▶ [Task brief]:
Your copy starts at the line containing "Visits: 713" and ends at the last line of the material below. Reproduce those lines exactly, with no pictures.

▶ [Study material]:
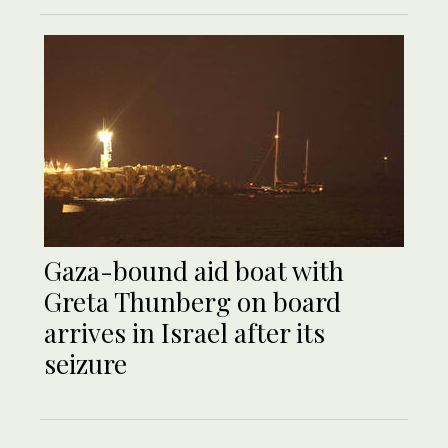
Gaza-bound aid boat with
Greta Thunberg on board
arrives in Israel after its
seizure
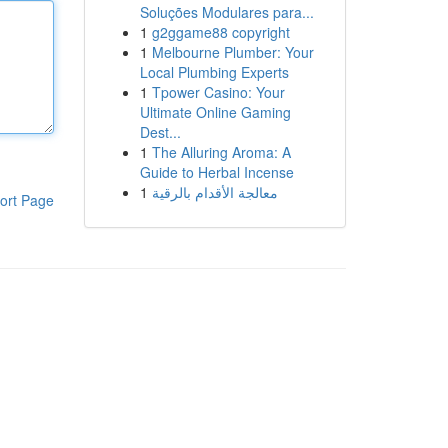
Soluções Modulares para...
1
g2ggame88 copyright
1
Melbourne Plumber: Your
Local Plumbing Experts
1
Tpower Casino: Your
Ultimate Online Gaming
Dest...
1
The Alluring Aroma: A
Guide to Herbal Incense
1
معالجة الأقدام بالرقية
ort Page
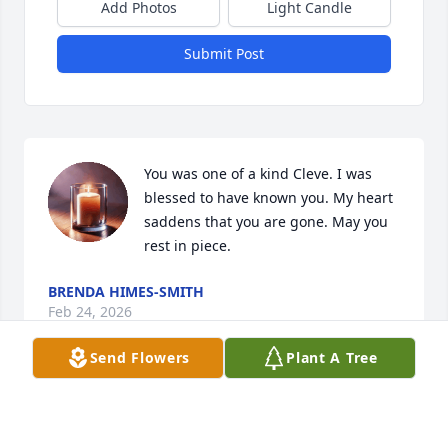
Add Photos
Light Candle
Submit Post
You was one of a kind Cleve. I was 
blessed to have known you. My heart 
saddens that you are gone. May you 
rest in piece.
BRENDA HIMES-SMITH
Feb 24, 2026
Send Flowers
Plant A Tree
Visits: 713
This site is protected by reCAPTCHA and the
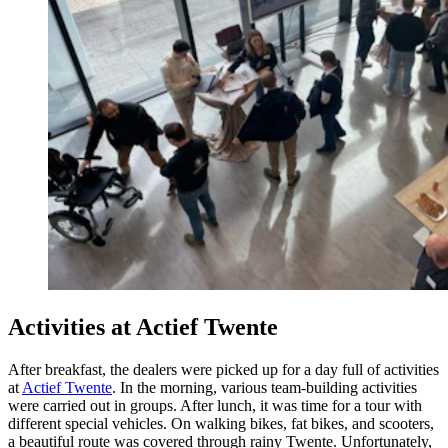
Activi
ties at Actief Twente
After breakfast, the dealers were picked up for a day full of activities
at
Actief Twente
. In the morning, various team-building activities
were carried out in groups. After lunch, it was time for a tour with
different special vehicles. On walking bikes, fat bikes, and scooters,
a beautiful route was covered through rainy Twente. Unfortunately,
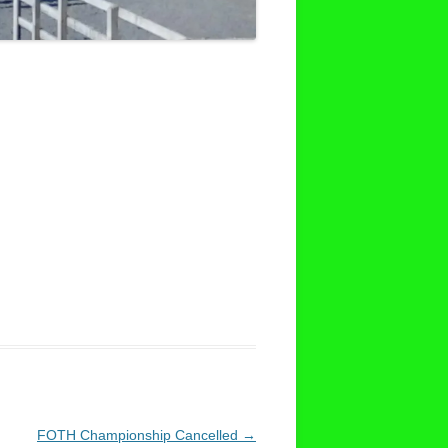
FOTH Championship Cancelled
→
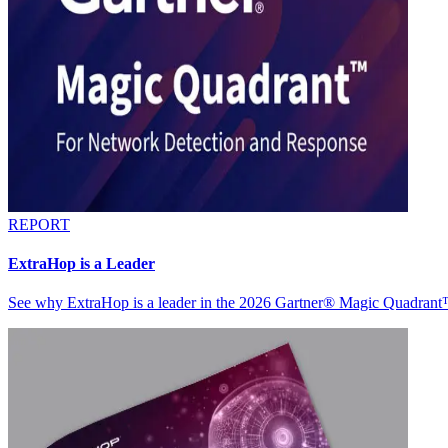
REPORT
ExtraHop is a Leader
See why ExtraHop is a leader in the 2026 Gartner® Magic Quadran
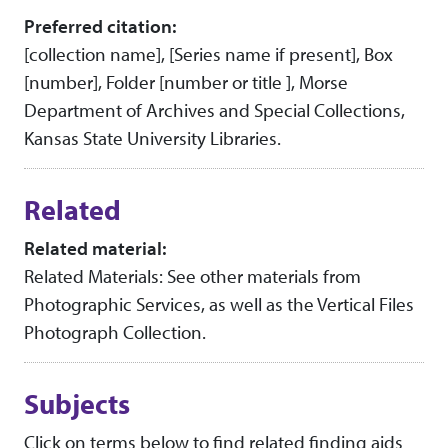
Preferred citation:
[collection name], [Series name if present], Box
[number], Folder [number or title ], Morse
Department of Archives and Special Collections,
Kansas State University Libraries.
Related
Related material:
Related Materials: See other materials from
Photographic Services, as well as the Vertical Files
Photograph Collection.
Subjects
Click on terms below to find related finding aids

▶ [Written solution]:
Visits: 713
This site is protected by reCAPTCHA and the
Activi
ties at Actief Twente
After breakfast, the dealers were picked up for a day full of activities
at
Actief Twente
. In the morning, various team-building activities
were carried out in groups. After lunch, it was time for a tour with
different special vehicles. On walking bikes, fat bikes, and scooters,
a beautiful route was covered through rainy Twente. Unfortunately,
FOTH Championship Cancelled
→
REPORT
ExtraHop is a Leader
See why ExtraHop is a leader in the 2026 Gartner® Magic Quadran
Preferred citation:
[collection name], [Series name if present], Box
[number], Folder [number or title ], Morse
Department of Archives and Special Collections,
Kansas State University Libraries.
Related
Related material:
Related Materials: See other materials from
Photographic Services, as well as the Vertical Files
Photograph Collection.
Subjects
Click on terms below to find related finding aids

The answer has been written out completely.